Analysis of nuclear count in embryos
The number of nuclei was counted using apRed fluorescence in the 4 lateral transverse (LT) muscles of stage 17 embryos, once nuclei had separated from their clusters and into easily distinguished individual nuclei. Only hemisegments in which there were four lines of nuclei, corresponding to 4 LT muscles, were counted. Data points indicate the number of apRed positive nuclei within a single hemisegment. A total of at least 49 hemisegments from at least 19 individual embryos were counted.
Analysis of nuclear count in larvae
The number of nuclei in the VL3 muscles were counted using Hoechst staining. Data points indicate the number of nuclei within an individual muscle. Careful analysis of z-stacks was used to ensure that nuclei were in the muscle that they were attributed to.
Analysis of muscle attachment in embryos
Integrin accumulation at the myotendinous junction of stage 16 embryos were measured in dorsal muscle 2 (DO2). Z-stack projection images that extended through the entire MTJ were used for these data. Integrin fluorescence intensity line scans were measured within a 10 ×10 μm box at the segment border using plot profile function in ImageJ. The width of the fluorescence peak composed of fluorescence intensities greater than 25% of the maximum intensity (75% fluorescence intensity peak) was measured. Each data points indicate the width of the 75% fluorescence intensity peak for a single myotendinous junction. A total of at least 50 MTJs from 20 different embryos were analyzed.

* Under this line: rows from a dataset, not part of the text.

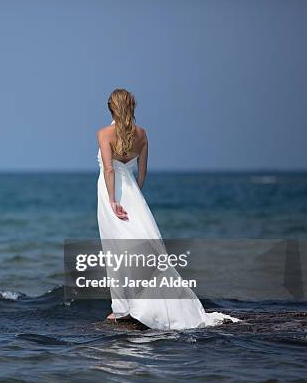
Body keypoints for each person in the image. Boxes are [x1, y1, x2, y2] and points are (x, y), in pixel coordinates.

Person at [96, 88, 238, 330]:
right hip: (133, 196)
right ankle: (135, 304)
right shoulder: (142, 135)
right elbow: (142, 173)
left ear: (110, 108)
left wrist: (112, 200)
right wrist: (134, 196)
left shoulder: (104, 133)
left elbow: (109, 170)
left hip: (111, 196)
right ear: (132, 107)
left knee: (117, 248)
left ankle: (122, 308)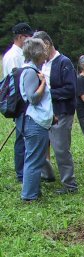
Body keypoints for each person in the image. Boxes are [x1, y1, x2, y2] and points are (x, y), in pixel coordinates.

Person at [33, 31, 78, 195]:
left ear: (47, 43)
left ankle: (70, 184)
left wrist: (46, 92)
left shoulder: (64, 62)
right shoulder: (41, 64)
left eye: (39, 47)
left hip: (62, 112)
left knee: (60, 148)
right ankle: (47, 175)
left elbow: (70, 89)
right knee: (41, 146)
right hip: (44, 113)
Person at [17, 38, 53, 202]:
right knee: (33, 160)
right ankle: (29, 196)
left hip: (36, 121)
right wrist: (44, 83)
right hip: (34, 122)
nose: (46, 53)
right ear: (37, 53)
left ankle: (33, 191)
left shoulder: (30, 70)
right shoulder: (30, 72)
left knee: (35, 158)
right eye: (43, 50)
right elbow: (32, 97)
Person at [3, 22, 33, 184]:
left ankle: (26, 170)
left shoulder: (21, 53)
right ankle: (21, 173)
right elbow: (16, 82)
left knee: (25, 138)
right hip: (20, 103)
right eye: (28, 37)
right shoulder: (13, 56)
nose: (30, 40)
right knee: (21, 139)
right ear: (21, 37)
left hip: (27, 104)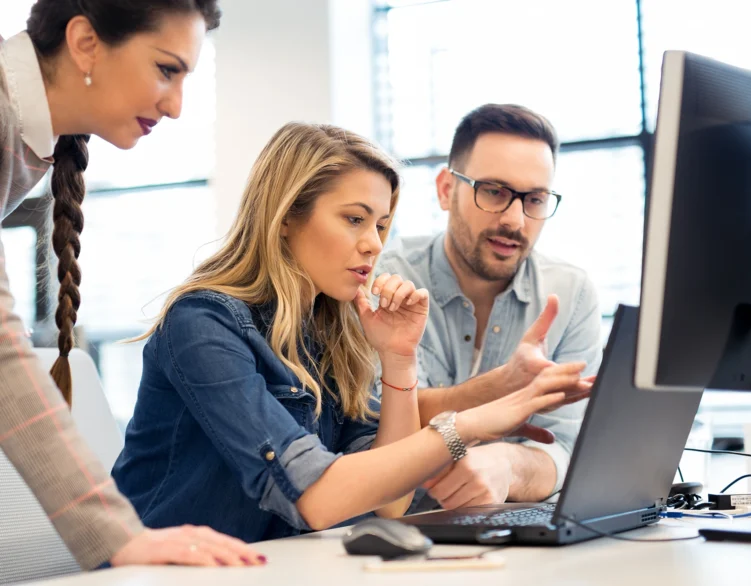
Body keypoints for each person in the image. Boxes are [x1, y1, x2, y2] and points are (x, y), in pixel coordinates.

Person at [111, 122, 590, 541]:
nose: (374, 243)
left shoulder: (328, 332)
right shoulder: (202, 323)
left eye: (381, 225)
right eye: (355, 219)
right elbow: (315, 497)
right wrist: (464, 425)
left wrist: (398, 360)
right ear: (285, 218)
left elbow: (391, 502)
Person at [0, 0, 265, 569]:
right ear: (85, 42)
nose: (175, 107)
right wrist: (118, 536)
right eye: (166, 69)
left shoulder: (30, 131)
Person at [376, 103, 602, 511]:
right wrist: (506, 386)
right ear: (446, 190)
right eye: (494, 192)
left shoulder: (572, 293)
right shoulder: (387, 283)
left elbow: (571, 450)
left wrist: (509, 465)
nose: (515, 220)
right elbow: (388, 423)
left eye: (534, 199)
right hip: (398, 535)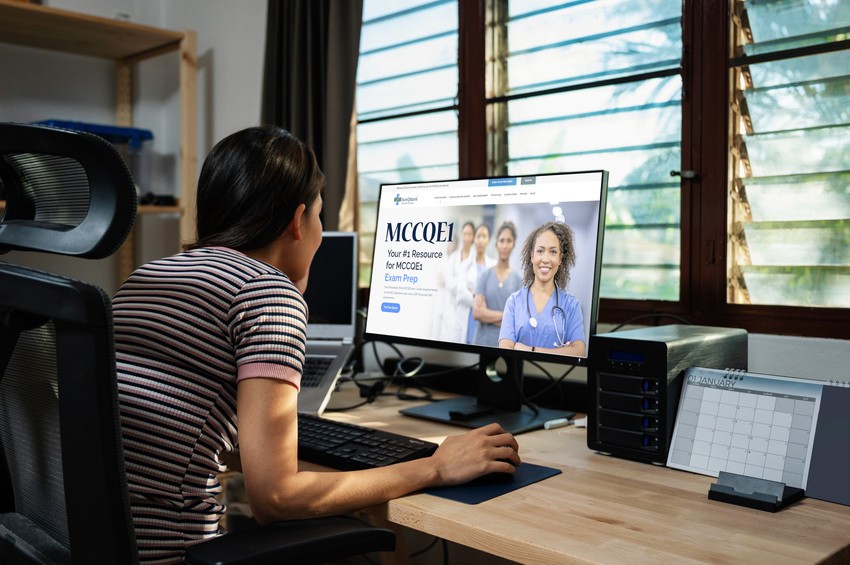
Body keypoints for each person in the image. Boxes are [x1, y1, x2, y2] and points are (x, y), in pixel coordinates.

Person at [112, 126, 520, 563]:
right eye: (320, 215)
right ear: (297, 221)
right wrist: (436, 466)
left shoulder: (146, 277)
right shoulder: (265, 293)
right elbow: (276, 498)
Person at [498, 221, 586, 356]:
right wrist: (561, 351)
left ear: (560, 258)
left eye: (553, 252)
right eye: (540, 251)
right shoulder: (514, 302)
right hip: (517, 375)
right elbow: (505, 348)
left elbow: (579, 351)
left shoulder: (572, 306)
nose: (545, 259)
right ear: (532, 256)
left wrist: (530, 349)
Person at [472, 221, 522, 346]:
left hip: (505, 344)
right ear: (496, 243)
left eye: (509, 241)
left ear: (514, 243)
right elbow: (477, 313)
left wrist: (487, 315)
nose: (504, 245)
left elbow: (517, 321)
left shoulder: (517, 281)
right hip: (482, 341)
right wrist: (506, 316)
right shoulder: (485, 275)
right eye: (501, 240)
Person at [458, 223, 496, 343]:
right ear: (474, 239)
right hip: (468, 317)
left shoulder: (492, 266)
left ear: (489, 240)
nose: (480, 240)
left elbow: (492, 295)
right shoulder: (465, 264)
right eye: (478, 236)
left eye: (484, 236)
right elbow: (461, 293)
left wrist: (473, 292)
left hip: (485, 318)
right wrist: (477, 297)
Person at [437, 221, 475, 342]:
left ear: (473, 237)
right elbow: (448, 282)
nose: (467, 237)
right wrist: (465, 290)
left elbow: (475, 292)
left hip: (465, 315)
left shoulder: (475, 260)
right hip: (449, 313)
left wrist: (466, 292)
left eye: (470, 234)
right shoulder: (453, 258)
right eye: (464, 234)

Analysis of muscle size in larvae
The area of the VL3 muscles were measured using the polygon selection tool in ImageJ as previously described [22]. Data points indicate the size of an individual muscle.
Analysis of general muscle architecture
Qualitative muscle phenotype analysis was completed on embryos of each genotype. All analysis was based on the immunofluorescence staining pattern of Tropomyosin in stage 16 embryos. The frequency of the following phenotypes were scored: the number of free myoblasts in an embryo that indicated a defect in myoblast fusion (small, unfused circles stained by anti-tropomyosin) and the number of muscles in each hemisegment (> 4 defined as extra muscles, < 4 defined as missing muscles) indicating gross abnormalities in the specification of muscle tissue. For analysis of the unfused myoblasts, embryos were grouped into bins with a width of 5 and the first bin centered on zero.